What is needed: The response must reproduce every record below without alteration.

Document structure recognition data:

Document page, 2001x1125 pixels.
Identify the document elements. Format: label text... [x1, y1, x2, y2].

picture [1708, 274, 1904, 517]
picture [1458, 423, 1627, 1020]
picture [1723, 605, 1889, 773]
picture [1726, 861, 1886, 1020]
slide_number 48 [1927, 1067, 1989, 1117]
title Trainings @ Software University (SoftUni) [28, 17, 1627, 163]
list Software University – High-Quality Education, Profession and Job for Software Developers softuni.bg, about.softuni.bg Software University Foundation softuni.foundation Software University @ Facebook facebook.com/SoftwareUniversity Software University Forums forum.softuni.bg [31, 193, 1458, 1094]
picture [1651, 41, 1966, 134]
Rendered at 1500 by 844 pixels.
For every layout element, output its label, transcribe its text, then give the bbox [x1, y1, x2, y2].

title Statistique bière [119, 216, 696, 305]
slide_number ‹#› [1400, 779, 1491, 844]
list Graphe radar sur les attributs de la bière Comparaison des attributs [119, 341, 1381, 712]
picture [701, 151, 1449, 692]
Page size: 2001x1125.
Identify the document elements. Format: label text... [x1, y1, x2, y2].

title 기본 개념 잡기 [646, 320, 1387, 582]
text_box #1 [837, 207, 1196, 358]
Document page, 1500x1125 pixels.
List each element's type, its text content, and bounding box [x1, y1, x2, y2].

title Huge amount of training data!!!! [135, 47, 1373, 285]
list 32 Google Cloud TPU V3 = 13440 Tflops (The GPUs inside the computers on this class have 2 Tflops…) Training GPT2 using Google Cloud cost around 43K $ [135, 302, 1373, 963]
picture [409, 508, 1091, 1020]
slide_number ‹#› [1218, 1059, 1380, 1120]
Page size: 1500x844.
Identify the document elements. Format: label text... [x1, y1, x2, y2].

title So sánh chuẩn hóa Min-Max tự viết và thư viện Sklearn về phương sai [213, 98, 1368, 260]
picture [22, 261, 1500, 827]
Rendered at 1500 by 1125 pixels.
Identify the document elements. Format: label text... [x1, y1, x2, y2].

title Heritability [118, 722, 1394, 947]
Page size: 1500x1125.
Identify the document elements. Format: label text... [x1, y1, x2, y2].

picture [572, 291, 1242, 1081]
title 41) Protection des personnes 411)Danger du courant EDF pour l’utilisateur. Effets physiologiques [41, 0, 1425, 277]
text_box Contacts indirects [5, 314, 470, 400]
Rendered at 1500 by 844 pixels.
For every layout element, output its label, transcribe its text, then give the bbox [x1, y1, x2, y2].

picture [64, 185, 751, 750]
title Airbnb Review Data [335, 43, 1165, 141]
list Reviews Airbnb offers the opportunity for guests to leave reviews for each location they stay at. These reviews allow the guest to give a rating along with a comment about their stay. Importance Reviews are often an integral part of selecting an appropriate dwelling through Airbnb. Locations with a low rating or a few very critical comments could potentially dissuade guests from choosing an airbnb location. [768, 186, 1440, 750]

Exercise result:
Document page, 2001x1125 pixels.
Identify the document elements. Format: label text... [x1, y1, x2, y2].

picture [1708, 274, 1904, 517]
picture [1458, 423, 1627, 1020]
picture [1723, 605, 1889, 773]
picture [1726, 861, 1886, 1020]
slide_number 48 [1927, 1067, 1989, 1117]
title Trainings @ Software University (SoftUni) [28, 17, 1627, 163]
list Software University – High-Quality Education, Profession and Job for Software Developers softuni.bg, about.softuni.bg Software University Foundation softuni.foundation Software University @ Facebook facebook.com/SoftwareUniversity Software University Forums forum.softuni.bg [31, 193, 1458, 1094]
picture [1651, 41, 1966, 134]
Rendered at 1500 by 844 pixels.
For every layout element, output its label, transcribe its text, then give the bbox [x1, y1, x2, y2].

title Statistique bière [119, 216, 696, 305]
slide_number ‹#› [1400, 779, 1491, 844]
list Graphe radar sur les attributs de la bière Comparaison des attributs [119, 341, 1381, 712]
picture [701, 151, 1449, 692]
Page size: 2001x1125.
Identify the document elements. Format: label text... [x1, y1, x2, y2].

title 기본 개념 잡기 [646, 320, 1387, 582]
text_box #1 [837, 207, 1196, 358]
Document page, 1500x1125 pixels.
List each element's type, its text content, and bounding box [x1, y1, x2, y2].

title Huge amount of training data!!!! [135, 47, 1373, 285]
list 32 Google Cloud TPU V3 = 13440 Tflops (The GPUs inside the computers on this class have 2 Tflops…) Training GPT2 using Google Cloud cost around 43K $ [135, 302, 1373, 963]
picture [409, 508, 1091, 1020]
slide_number ‹#› [1218, 1059, 1380, 1120]
Page size: 1500x844.
Identify the document elements. Format: label text... [x1, y1, x2, y2].

title So sánh chuẩn hóa Min-Max tự viết và thư viện Sklearn về phương sai [213, 98, 1368, 260]
picture [22, 261, 1500, 827]
Rendered at 1500 by 1125 pixels.
Identify the document elements. Format: label text... [x1, y1, x2, y2].

title Heritability [118, 722, 1394, 947]
Page size: 1500x1125.
Identify the document elements. Format: label text... [x1, y1, x2, y2].

picture [572, 291, 1242, 1081]
title 41) Protection des personnes 411)Danger du courant EDF pour l’utilisateur. Effets physiologiques [41, 0, 1425, 277]
text_box Contacts indirects [5, 314, 470, 400]
Rendered at 1500 by 844 pixels.
For every layout element, output its label, transcribe its text, then give the bbox [x1, y1, x2, y2].

picture [64, 185, 751, 750]
title Airbnb Review Data [335, 43, 1165, 141]
list Reviews Airbnb offers the opportunity for guests to leave reviews for each location they stay at. These reviews allow the guest to give a rating along with a comment about their stay. Importance Reviews are often an integral part of selecting an appropriate dwelling through Airbnb. Locations with a low rating or a few very critical comments could potentially dissuade guests from choosing an airbnb location. [768, 186, 1440, 750]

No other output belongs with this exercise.